Other highlights include Hitchens on Galloway “he’s a pimp for facist dictatorships overseas, and an exploiter of religious sectarianism at home, and a guttersnipe and a liar. And I can add I hope you go to labourfriendsofiraq.org.uk. They’ve issued a challenge to me and him to meet in a public debate. He can pick the venue, he can pick the chairman, it better be neutral, and then we’ll see won’t we? “, and Hitchens’ response to the self-confessed Galloway fan whose opening gambit was “Christopher what’s happened to you, you’ve fallen so far. I mean you’ve started brilliantly attacking Kissenger years ago [...] and now you’ve ended up as an apologist for a bunch of murderers” and who eventually called Hitchens a “sepoy”.

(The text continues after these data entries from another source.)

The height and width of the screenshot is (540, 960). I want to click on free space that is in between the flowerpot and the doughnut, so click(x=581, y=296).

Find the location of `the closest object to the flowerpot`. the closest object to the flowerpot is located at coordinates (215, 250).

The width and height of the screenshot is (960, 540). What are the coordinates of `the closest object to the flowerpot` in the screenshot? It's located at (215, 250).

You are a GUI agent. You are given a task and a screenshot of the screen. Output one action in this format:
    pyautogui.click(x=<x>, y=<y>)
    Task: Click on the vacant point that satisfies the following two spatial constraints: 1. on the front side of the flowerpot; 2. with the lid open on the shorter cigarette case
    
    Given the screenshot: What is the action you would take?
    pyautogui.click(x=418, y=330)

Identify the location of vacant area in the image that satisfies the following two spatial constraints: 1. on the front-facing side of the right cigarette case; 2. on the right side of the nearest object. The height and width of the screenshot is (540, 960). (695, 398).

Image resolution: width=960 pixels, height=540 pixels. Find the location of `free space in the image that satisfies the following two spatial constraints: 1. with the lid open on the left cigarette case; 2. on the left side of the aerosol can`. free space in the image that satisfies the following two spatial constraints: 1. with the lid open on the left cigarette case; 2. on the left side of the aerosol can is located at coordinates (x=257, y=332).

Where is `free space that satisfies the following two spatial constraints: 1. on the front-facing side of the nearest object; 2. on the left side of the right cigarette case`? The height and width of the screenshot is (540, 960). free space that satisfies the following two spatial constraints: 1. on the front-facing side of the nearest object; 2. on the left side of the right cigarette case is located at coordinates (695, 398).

My contribution was late in the debate, and wasn’t as fluent as it could have been, but was done on the hoof.
I want to quote Christopher from one of his books actually, Orwell’s victory in which he’s says that the intellectuals of the last century made a fatal accommodation with imperialism, fascism and also with communism, and I think the reason that Blair and Bush will come out well in history is that they are not making such a fatal accommodation with the “isms” of this century. And my point is that I see Mark Leonard and Roy Hattersley, they are like the Guardian’s letter page on acid, they are conflating opinions, and aims and objectives to groups in the world that, well, I mean Saddam Hussain was never going to join the European Union. Al Qaeda don’t care about global warning. I mean what planet are these people on?
At the end of the debate, the vote was taken again. The motion was lost, but Hitchens and Micklethwait had gained some support. In a debate with so many evidence-free assertations, and simplistic moralising about the US, even changing some minds was a victory of sorts.
Afterwards I got to meet Hitchens and got a copy of Love, Poverty, and War signed by him.